Extracted data:
● ● ●
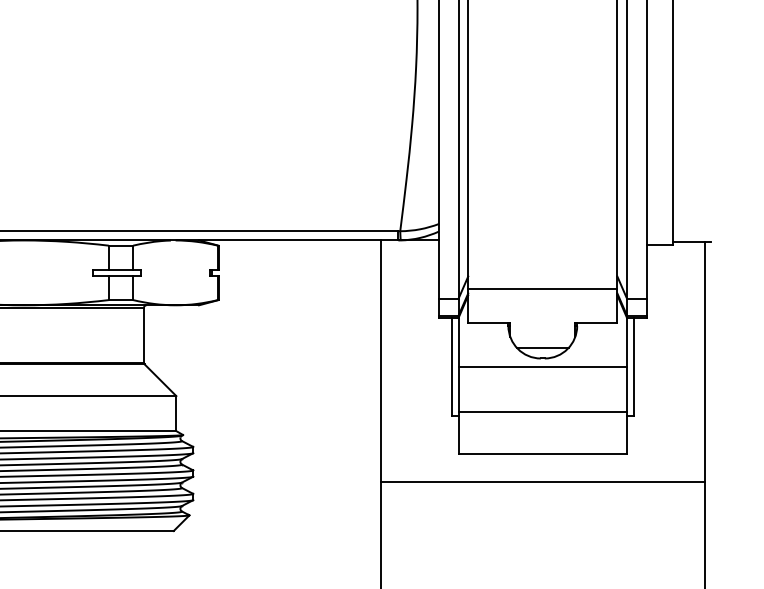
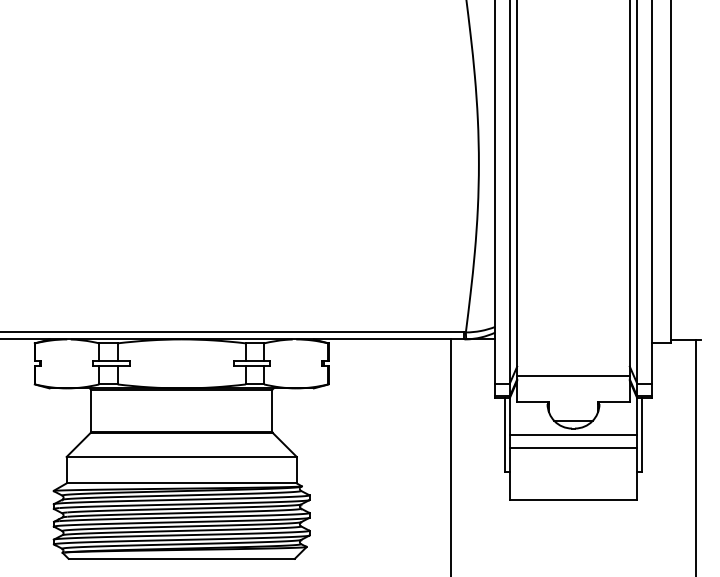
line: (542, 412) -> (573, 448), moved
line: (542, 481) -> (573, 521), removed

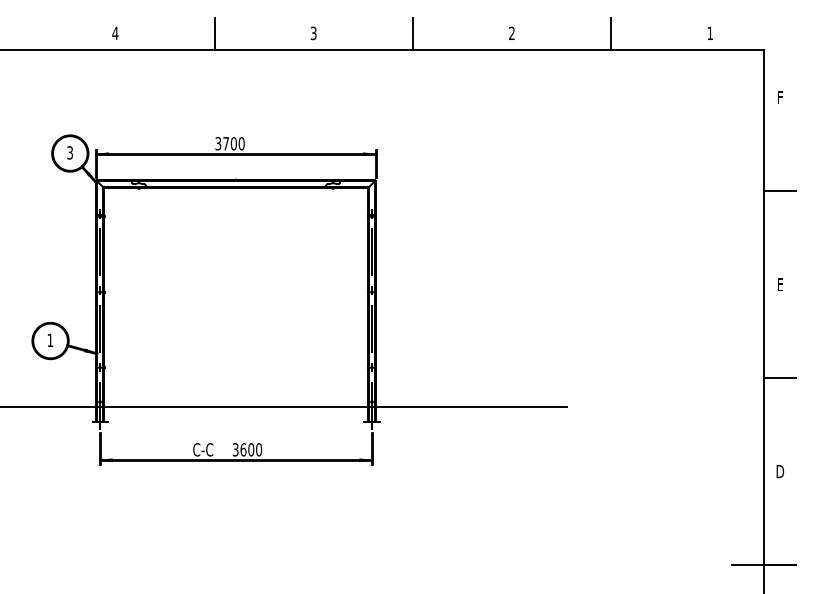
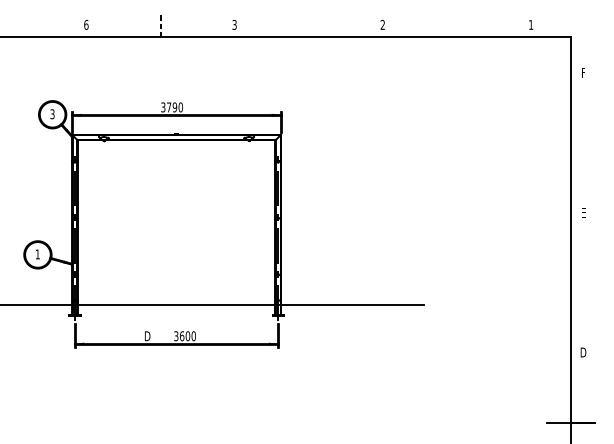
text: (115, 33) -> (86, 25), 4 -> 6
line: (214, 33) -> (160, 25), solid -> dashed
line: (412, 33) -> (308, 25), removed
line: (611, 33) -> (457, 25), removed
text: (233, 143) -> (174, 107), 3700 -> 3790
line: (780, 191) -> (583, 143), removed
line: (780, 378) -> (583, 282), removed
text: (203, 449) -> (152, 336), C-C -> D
● ● ●
Written task:
Drop the images and return the data verbatim.

Completed exercise:
line: (542, 412) -> (573, 448), moved
line: (542, 481) -> (573, 521), removed

text: (115, 33) -> (86, 25), 4 -> 6
line: (214, 33) -> (160, 25), solid -> dashed
line: (412, 33) -> (308, 25), removed
line: (611, 33) -> (457, 25), removed
text: (233, 143) -> (174, 107), 3700 -> 3790
line: (780, 191) -> (583, 143), removed
line: (780, 378) -> (583, 282), removed
text: (203, 449) -> (152, 336), C-C -> D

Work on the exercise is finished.